THE International Monetary Fund (IMF) has called for increased external support to help countries implement critical reforms and stimulate economic growth amid mounting global economic challenges.
IMF Managing Director, Kristalina Georgieva, made this appeal at the G20 Finance Ministers and Central Bank Governors’ meeting in Cape Town, South Africa. She emphasized that while domestic reforms are essential, many countries need external assistance to bridge financing gaps, build capacity, and attract private investments.
“Stepped-up external support is vital to help countries implement reforms through capacity development, concessional external support, and actions to crowd in more private inflows,” Georgieva stated.
With global growth projected at 3.3 percent in 2025—well below historical averages—Georgieva stressed the need for policies that strengthen macroeconomic stability, enhance productivity, and promote sustainable growth. She noted that countries must navigate multiple pressures, including containing short-term risks, rebuilding fiscal buffers, and boosting medium-term growth prospects.
“For central banks, the focus remains on fully restoring price stability while supporting activity and employment. On the fiscal side, most countries need to put public debt on a sustainable path and rebuild fiscal buffers,” she added.
The IMF chief also urged governments to prioritize supply-side policies such as cutting red tape, encouraging entrepreneurship, enhancing education systems, and adopting productivity-enhancing technologies like artificial intelligence.
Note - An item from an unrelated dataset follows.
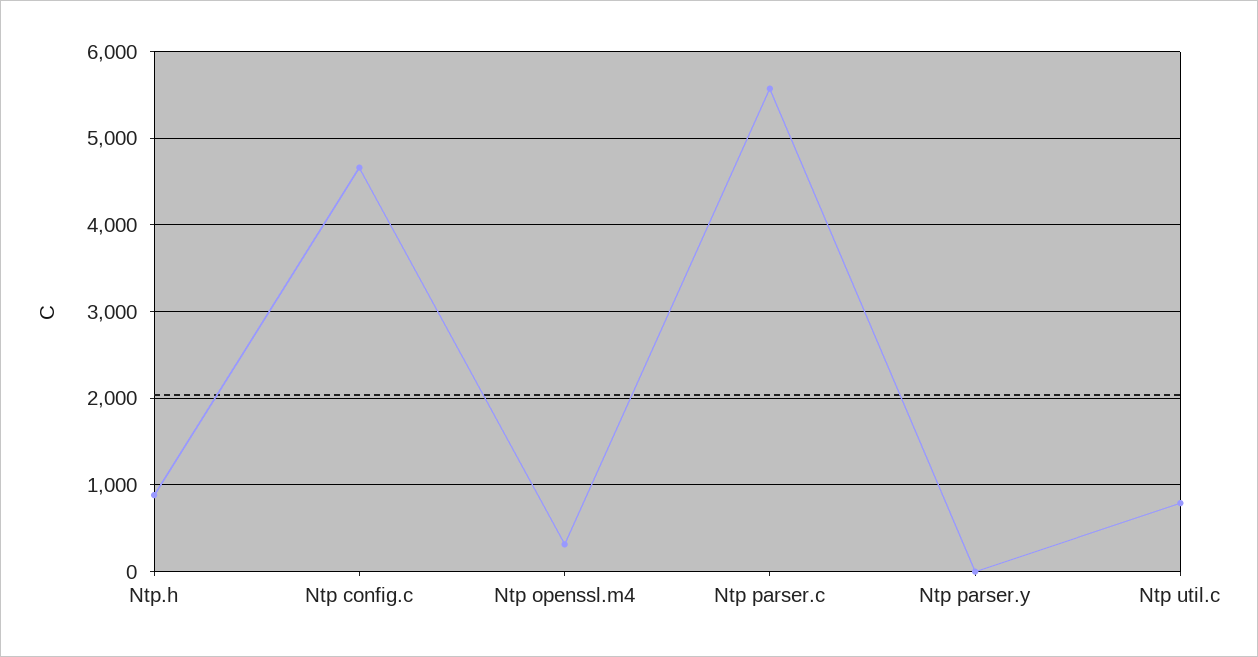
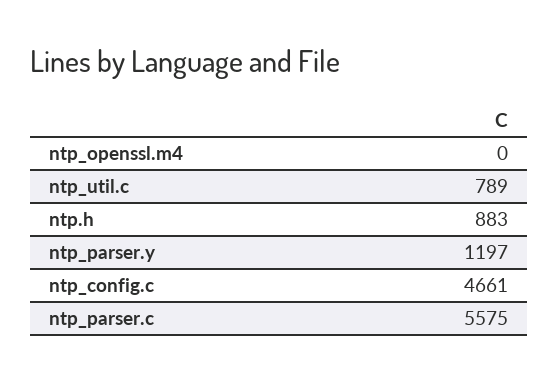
Ntp openssl.m4: 300 -> 0
Ntp parser.y: 0 -> 1197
On debt sustainability, Georgieva acknowledged that while some countries may need debt restructuring, others struggle with high interest payments that hinder investments in education, health, and infrastructure. She called for faster and more predictable debt restructuring processes, building on progress made through the Common Framework and the Global Sovereign Debt Roundtable.
The IMF reaffirmed its commitment to supporting member countries through policy advice, capacity development, and lending programs to promote macroeconomic stability and sustainable growth.